**Work instructions**
Every entry below must be repeated exactly; skip the pictures.

(Extracted data entries)

======

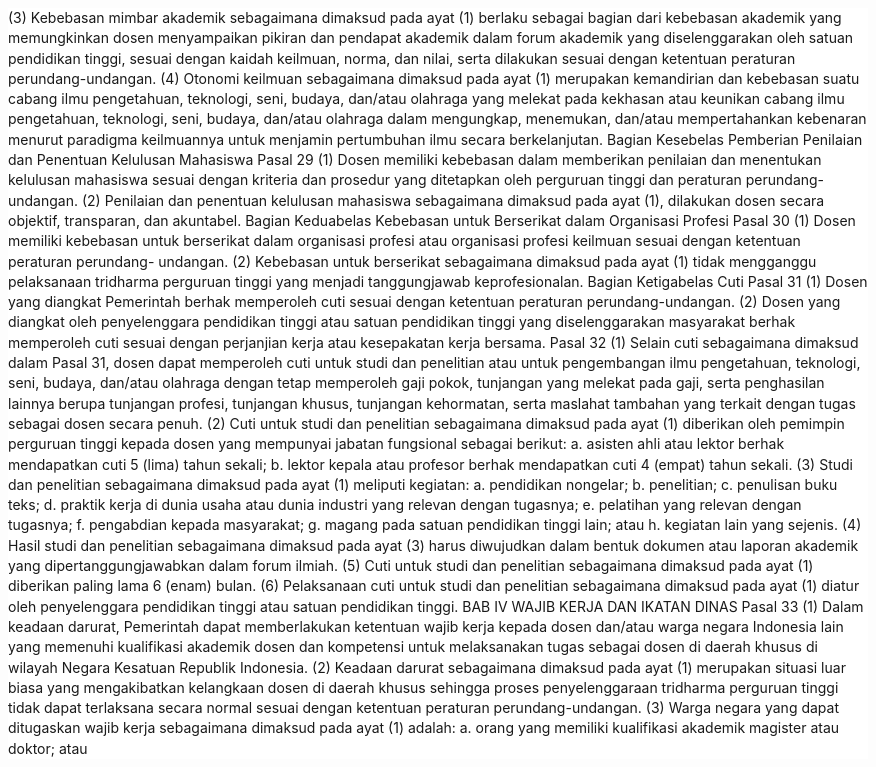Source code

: (3) Kebebasan mimbar akademik sebagaimana dimaksud pada ayat (1) berlaku sebagai bagian dari kebebasan akademik yang memungkinkan dosen menyampaikan pikiran dan pendapat akademik dalam forum akademik yang diselenggarakan oleh satuan pendidikan tinggi, sesuai dengan kaidah keilmuan, norma, dan nilai, serta dilakukan sesuai dengan ketentuan peraturan perundang-undangan.
(4) Otonomi keilmuan sebagaimana dimaksud pada ayat (1) merupakan kemandirian dan kebebasan suatu cabang ilmu pengetahuan, teknologi, seni, budaya, dan/atau olahraga yang melekat pada kekhasan atau keunikan cabang ilmu pengetahuan, teknologi, seni, budaya, dan/atau olahraga dalam mengungkap, menemukan, dan/atau mempertahankan kebenaran menurut paradigma keilmuannya untuk menjamin pertumbuhan ilmu secara berkelanjutan.
Bagian Kesebelas Pemberian Penilaian dan Penentuan Kelulusan Mahasiswa
Pasal 29
(1) Dosen memiliki kebebasan dalam memberikan penilaian dan menentukan kelulusan mahasiswa sesuai dengan kriteria dan prosedur yang ditetapkan oleh perguruan tinggi dan peraturan perundang-undangan.
(2) Penilaian dan penentuan kelulusan mahasiswa sebagaimana dimaksud pada ayat (1), dilakukan dosen secara objektif, transparan, dan akuntabel.
Bagian Keduabelas Kebebasan untuk Berserikat dalam Organisasi Profesi
Pasal 30
(1) Dosen memiliki kebebasan untuk berserikat dalam organisasi profesi atau organisasi profesi keilmuan sesuai dengan ketentuan peraturan perundang- undangan.
(2) Kebebasan untuk berserikat sebagaimana dimaksud pada ayat (1) tidak mengganggu pelaksanaan tridharma perguruan tinggi yang menjadi tanggungjawab keprofesionalan.
Bagian Ketigabelas Cuti
Pasal 31
(1) Dosen yang diangkat Pemerintah berhak memperoleh cuti sesuai dengan ketentuan peraturan perundang-undangan.
(2) Dosen yang diangkat oleh penyelenggara pendidikan tinggi atau satuan pendidikan tinggi yang diselenggarakan masyarakat berhak memperoleh cuti sesuai dengan perjanjian kerja atau kesepakatan kerja bersama.
Pasal 32
(1) Selain cuti sebagaimana dimaksud dalam Pasal 31, dosen dapat memperoleh cuti untuk studi dan penelitian atau untuk pengembangan ilmu pengetahuan, teknologi, seni, budaya, dan/atau olahraga dengan tetap memperoleh gaji pokok, tunjangan yang melekat pada gaji, serta penghasilan lainnya berupa tunjangan profesi, tunjangan khusus, tunjangan kehormatan, serta maslahat tambahan yang terkait dengan tugas sebagai dosen secara penuh.
(2) Cuti untuk studi dan penelitian sebagaimana dimaksud pada ayat (1) diberikan oleh pemimpin perguruan tinggi kepada dosen yang mempunyai jabatan fungsional sebagai berikut:
a. asisten ahli atau lektor berhak mendapatkan cuti 5 (lima) tahun sekali;
b. lektor kepala atau profesor berhak mendapatkan cuti 4 (empat) tahun sekali.
(3) Studi dan penelitian sebagaimana dimaksud pada ayat (1) meliputi kegiatan:
a. pendidikan nongelar;
b. penelitian;
c. penulisan buku teks;
d. praktik kerja di dunia usaha atau dunia industri yang relevan dengan tugasnya;
e. pelatihan yang relevan dengan tugasnya;
f. pengabdian kepada masyarakat;
g. magang pada satuan pendidikan tinggi lain; atau
h. kegiatan lain yang sejenis.
(4) Hasil studi dan penelitian sebagaimana dimaksud pada ayat (3) harus diwujudkan dalam bentuk dokumen atau laporan akademik yang dipertanggungjawabkan dalam forum ilmiah.
(5) Cuti untuk studi dan penelitian sebagaimana dimaksud pada ayat (1) diberikan paling lama 6 (enam) bulan.
(6) Pelaksanaan cuti untuk studi dan penelitian sebagaimana dimaksud pada ayat (1) diatur oleh penyelenggara pendidikan tinggi atau satuan pendidikan tinggi.
BAB IV WAJIB KERJA DAN IKATAN DINAS
Pasal 33
(1) Dalam keadaan darurat, Pemerintah dapat memberlakukan ketentuan wajib kerja kepada dosen dan/atau warga negara Indonesia lain yang memenuhi kualifikasi akademik dosen dan kompetensi untuk melaksanakan tugas sebagai dosen di daerah khusus di wilayah Negara Kesatuan Republik Indonesia.
(2) Keadaan darurat sebagaimana dimaksud pada ayat (1) merupakan situasi luar biasa yang mengakibatkan kelangkaan dosen di daerah khusus sehingga proses penyelenggaraan tridharma perguruan tinggi tidak dapat terlaksana secara normal sesuai dengan ketentuan peraturan perundang-undangan.
(3) Warga negara yang dapat ditugaskan wajib kerja sebagaimana dimaksud pada ayat (1) adalah:
a. orang yang memiliki kualifikasi akademik magister atau doktor; atau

======

**Answer box**
Source code

: (3) Kebebasan mimbar akademik sebagaimana dimaksud pada ayat (1) berlaku sebagai bagian dari kebebasan akademik yang memungkinkan dosen menyampaikan pikiran dan pendapat akademik dalam forum akademik yang diselenggarakan oleh satuan pendidikan tinggi, sesuai dengan kaidah keilmuan, norma, dan nilai, serta dilakukan sesuai dengan ketentuan peraturan perundang-undangan.
(4) Otonomi keilmuan sebagaimana dimaksud pada ayat (1) merupakan kemandirian dan kebebasan suatu cabang ilmu pengetahuan, teknologi, seni, budaya, dan/atau olahraga yang melekat pada kekhasan atau keunikan cabang ilmu pengetahuan, teknologi, seni, budaya, dan/atau olahraga dalam mengungkap, menemukan, dan/atau mempertahankan kebenaran menurut paradigma keilmuannya untuk menjamin pertumbuhan ilmu secara berkelanjutan.
Bagian Kesebelas Pemberian Penilaian dan Penentuan Kelulusan Mahasiswa
Pasal 29
(1) Dosen memiliki kebebasan dalam memberikan penilaian dan menentukan kelulusan mahasiswa sesuai dengan kriteria dan prosedur yang ditetapkan oleh perguruan tinggi dan peraturan perundang-undangan.
(2) Penilaian dan penentuan kelulusan mahasiswa sebagaimana dimaksud pada ayat (1), dilakukan dosen secara objektif, transparan, dan akuntabel.
Bagian Keduabelas Kebebasan untuk Berserikat dalam Organisasi Profesi
Pasal 30
(1) Dosen memiliki kebebasan untuk berserikat dalam organisasi profesi atau organisasi profesi keilmuan sesuai dengan ketentuan peraturan perundang- undangan.
(2) Kebebasan untuk berserikat sebagaimana dimaksud pada ayat (1) tidak mengganggu pelaksanaan tridharma perguruan tinggi yang menjadi tanggungjawab keprofesionalan.
Bagian Ketigabelas Cuti
Pasal 31
(1) Dosen yang diangkat Pemerintah berhak memperoleh cuti sesuai dengan ketentuan peraturan perundang-undangan.
(2) Dosen yang diangkat oleh penyelenggara pendidikan tinggi atau satuan pendidikan tinggi yang diselenggarakan masyarakat berhak memperoleh cuti sesuai dengan perjanjian kerja atau kesepakatan kerja bersama.
Pasal 32
(1) Selain cuti sebagaimana dimaksud dalam Pasal 31, dosen dapat memperoleh cuti untuk studi dan penelitian atau untuk pengembangan ilmu pengetahuan, teknologi, seni, budaya, dan/atau olahraga dengan tetap memperoleh gaji pokok, tunjangan yang melekat pada gaji, serta penghasilan lainnya berupa tunjangan profesi, tunjangan khusus, tunjangan kehormatan, serta maslahat tambahan yang terkait dengan tugas sebagai dosen secara penuh.
(2) Cuti untuk studi dan penelitian sebagaimana dimaksud pada ayat (1) diberikan oleh pemimpin perguruan tinggi kepada dosen yang mempunyai jabatan fungsional sebagai berikut:
a. asisten ahli atau lektor berhak mendapatkan cuti 5 (lima) tahun sekali;
b. lektor kepala atau profesor berhak mendapatkan cuti 4 (empat) tahun sekali.
(3) Studi dan penelitian sebagaimana dimaksud pada ayat (1) meliputi kegiatan:
a. pendidikan nongelar;
b. penelitian;
c. penulisan buku teks;
d. praktik kerja di dunia usaha atau dunia industri yang relevan dengan tugasnya;
e. pelatihan yang relevan dengan tugasnya;
f. pengabdian kepada masyarakat;
g. magang pada satuan pendidikan tinggi lain; atau
h. kegiatan lain yang sejenis.
(4) Hasil studi dan penelitian sebagaimana dimaksud pada ayat (3) harus diwujudkan dalam bentuk dokumen atau laporan akademik yang dipertanggungjawabkan dalam forum ilmiah.
(5) Cuti untuk studi dan penelitian sebagaimana dimaksud pada ayat (1) diberikan paling lama 6 (enam) bulan.
(6) Pelaksanaan cuti untuk studi dan penelitian sebagaimana dimaksud pada ayat (1) diatur oleh penyelenggara pendidikan tinggi atau satuan pendidikan tinggi.
BAB IV WAJIB KERJA DAN IKATAN DINAS
Pasal 33
(1) Dalam keadaan darurat, Pemerintah dapat memberlakukan ketentuan wajib kerja kepada dosen dan/atau warga negara Indonesia lain yang memenuhi kualifikasi akademik dosen dan kompetensi untuk melaksanakan tugas sebagai dosen di daerah khusus di wilayah Negara Kesatuan Republik Indonesia.
(2) Keadaan darurat sebagaimana dimaksud pada ayat (1) merupakan situasi luar biasa yang mengakibatkan kelangkaan dosen di daerah khusus sehingga proses penyelenggaraan tridharma perguruan tinggi tidak dapat terlaksana secara normal sesuai dengan ketentuan peraturan perundang-undangan.
(3) Warga negara yang dapat ditugaskan wajib kerja sebagaimana dimaksud pada ayat (1) adalah:
a. orang yang memiliki kualifikasi akademik magister atau doktor; atau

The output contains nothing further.